From revolutionizing data analytics and coding productivity to powering task automation and smarter applications, Arctic’s enterprise-first DNA makes it an unbeatable choice over generic LLMs. And by open sourcing not just the model but the entire R&D process behind it, Snowflake is fostering a culture of collaboration that will elevate the entire AI ecosystem.

As enterprises increasingly embrace generative AI, Arctic offers a bold blueprint for developing models objectively superior for production workloads and enterprise environments. Its confluence of cutting-edge research, unmatched efficiency and a steadfast open ethos sets a new benchmark in democratizing AI’s transformative potential.

Here’s a section with code examples on how to use the Snowflake Arctic model:

Hands-On with Arctic

Now that we’ve covered what makes Arctic truly groundbreaking, let’s dive into how developers and data scientists can start putting this powerhouse model to work.
Out of the box, Arctic is available pre-trained and ready to deploy through major model hubs like Hugging Face and partner AI platforms. But its real power emerges when customizing and fine-tuning it for your specific use cases.

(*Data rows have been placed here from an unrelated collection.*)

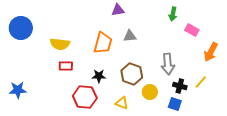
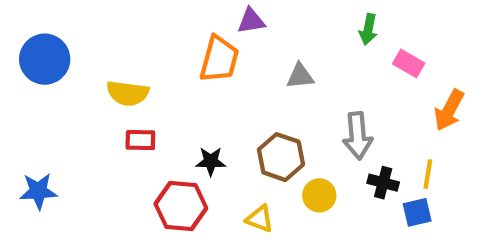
gray triangle: (130, 36) -> (300, 76), moved
orange trapezoid: (103, 43) -> (219, 59), moved
yellow line: (201, 82) -> (428, 174), turned -32
blue square: (175, 104) -> (417, 212), moved, turned -32

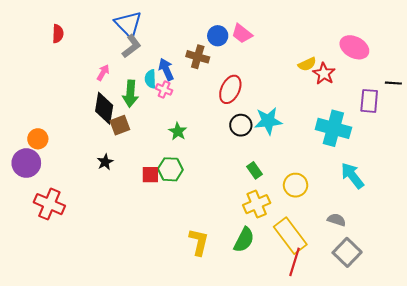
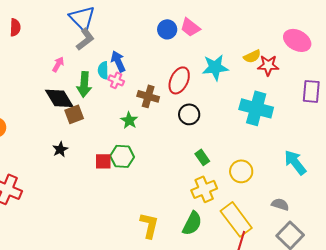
brown cross: (198, 57) -> (148, 96), moved
red star: (324, 74) -> (268, 65), turned -30
black diamond: (104, 108) -> (59, 98), turned -40
cyan star: (268, 121) -> (215, 67), moved
cyan cross: (333, 128) -> (256, 108), moved

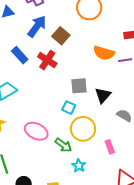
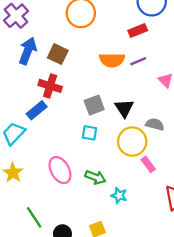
blue rectangle: (20, 55) -> (37, 110), moved, turned -72
yellow circle: (83, 129) -> (132, 142), moved
pink ellipse: (36, 131) -> (60, 170), turned 50

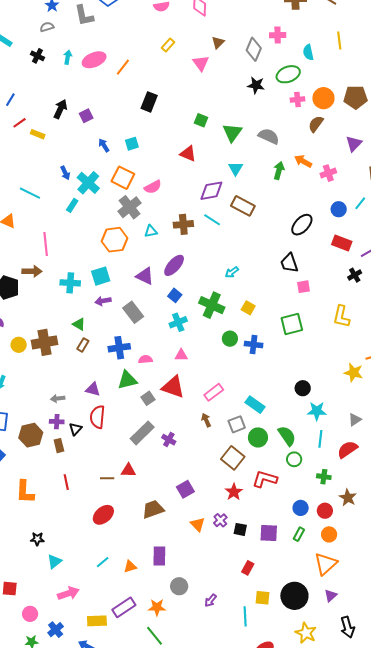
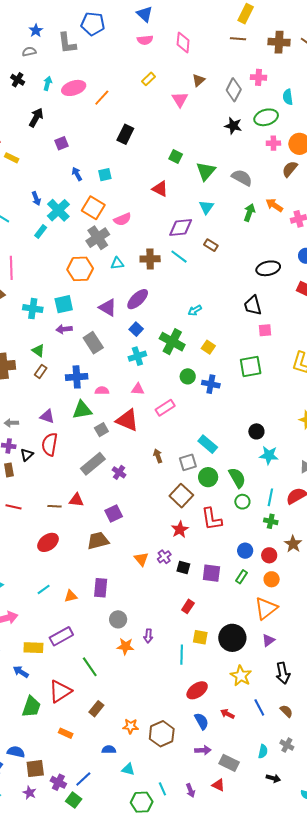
black arrow: (60, 109) -> (36, 118), moved
brown rectangle: (243, 206) -> (211, 245), size x0.6
black ellipse: (302, 225) -> (268, 268), turned 30
pink rectangle: (214, 392) -> (165, 408), moved
cyan line: (320, 439) -> (270, 497), moved
red L-shape: (265, 479) -> (212, 519), turned -120
red line: (66, 482) -> (14, 507), turned -70
purple square: (185, 489) -> (114, 513), moved
purple arrow: (211, 600) -> (148, 636), turned -40
orange star: (157, 607) -> (125, 646), moved

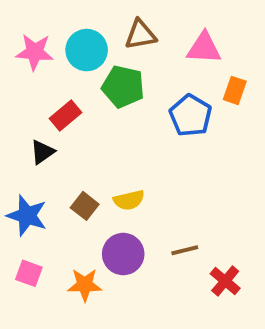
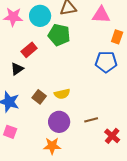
blue pentagon: (191, 115) -> (106, 62), moved, turned -30
orange star: (85, 285) -> (52, 146), moved

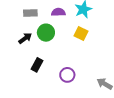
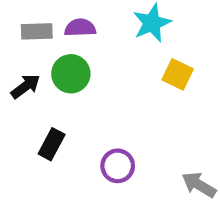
purple semicircle: (58, 12) -> (80, 28), moved
yellow square: (81, 33) -> (178, 74), moved

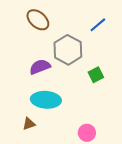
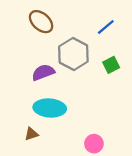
green square: (96, 75) -> (111, 65), moved

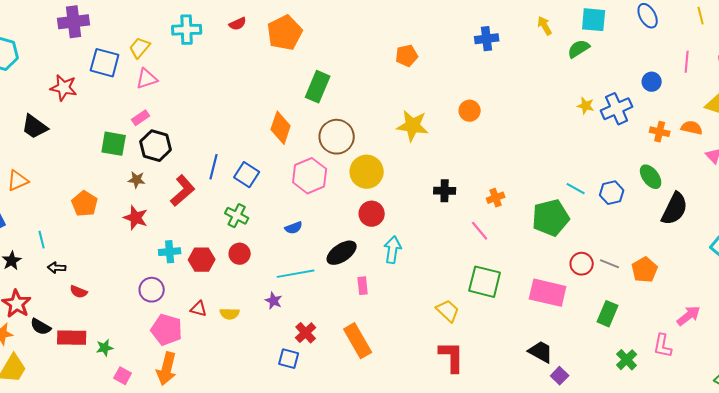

Arctic’s Apache 2.0 license provides full freedom to integrate it into your apps, services or custom AI workflows. Let’s walk through some code examples using the transformers library to get you started:
Basic Inference with Arctic

For quick text generation use cases, we can load Arctic and run basic inference very easily:

from transformers import AutoTokenizer, AutoModelForCausalLM
# Load the tokenizer and model
tokenizer = AutoTokenizer.from_pretrained("Snowflake/snowflake-arctic-instruct")
model = AutoModelForCausalLM.from_pretrained("Snowflake/snowflake-arctic-instruct")
# Create a simple input and generate text
input_text = "Here is a basic question: What is the capital of France?"
input_ids = tokenizer.encode(input_text, return_tensors="pt")
# Generate response with Arctic
output = model.generate(input_ids, max_length=150, do_sample=True, top_k=50, top_p=0.95, num_return_sequences=1)
generated_text = tokenizer.decode(output[0], skip_special_tokens=True)
print(generated_text)

This should output something like:

“The capital of France is Paris. Paris is the largest city in France and the country’s economic, political and cultural center. It is home to famous landmarks like the Eiffel Tower, the Louvre museum, and Notre-Dame Cathedral.”

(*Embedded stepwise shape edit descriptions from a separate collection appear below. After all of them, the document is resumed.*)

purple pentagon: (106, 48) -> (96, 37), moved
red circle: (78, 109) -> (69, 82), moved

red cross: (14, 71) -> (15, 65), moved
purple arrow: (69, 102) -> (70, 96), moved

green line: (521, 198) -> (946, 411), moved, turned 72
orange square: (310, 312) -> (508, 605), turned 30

As you can see, Arctic seamlessly understands the query and provides a detailed, grounded response leveraging its robust language understanding capabilities.

Fine-tuning for Specialized Tasks

While impressive out-of-the-box, Arctic truly shines when customized and fine-tuned on your proprietary data for specialized tasks. Snowflake has provided extensive recipes covering:

  • Curating high-quality training data tailored for your use case
  • Implementing customized multi-stage training curriculums
  • Leveraging efficient LoRA, P-Tuning orFactorizedFusion fine-tuning approaches
  • Optimizations for discerning SQL, coding or other key enterprise skills

Here’s an example of how to fine-tune Arctic on your own coding datasets using LoRA and Snowflake’s recipes:

from transformers import AutoModelForCausalLM, AutoTokenizer
from peft import LoraConfig, get_peft_model, prepare_model_for_int8_training
# Load base Arctic model
tokenizer = AutoTokenizer.from_pretrained("Snowflake/snowflake-arctic-instruct")
model = AutoModelForCausalLM.from_pretrained("Snowflake/snowflake-arctic-instruct", load_in_8bit=True)
# Initialize LoRA configs
lora_config = LoraConfig(
r=8,
lora_alpha=16,
target_modules=["query_key_value"],
lora_dropout=0.05,
bias="none",
task_type="CAUSAL_LM"
)
# Prepare model for LoRA finetuning
model = prepare_model_for_int8_training(model)
model = get_peft_model(model, lora_config)
# Your coding datasets
data = load_coding_datasets()
# Fine-tune with Snowflake's recipes
train(model, data, ...)

This code illustrates how you can effortlessly load Arctic, initialize a LoRA configuration tailored for code generation, and then fine-tune the model on your proprietary coding datasets leveraging Snowflake’s guidance.

Customized and fine-tuned, Arctic becomes a private powerhouse tuned to deliver unmatched performance on your core enterprise workflows and stakeholder needs.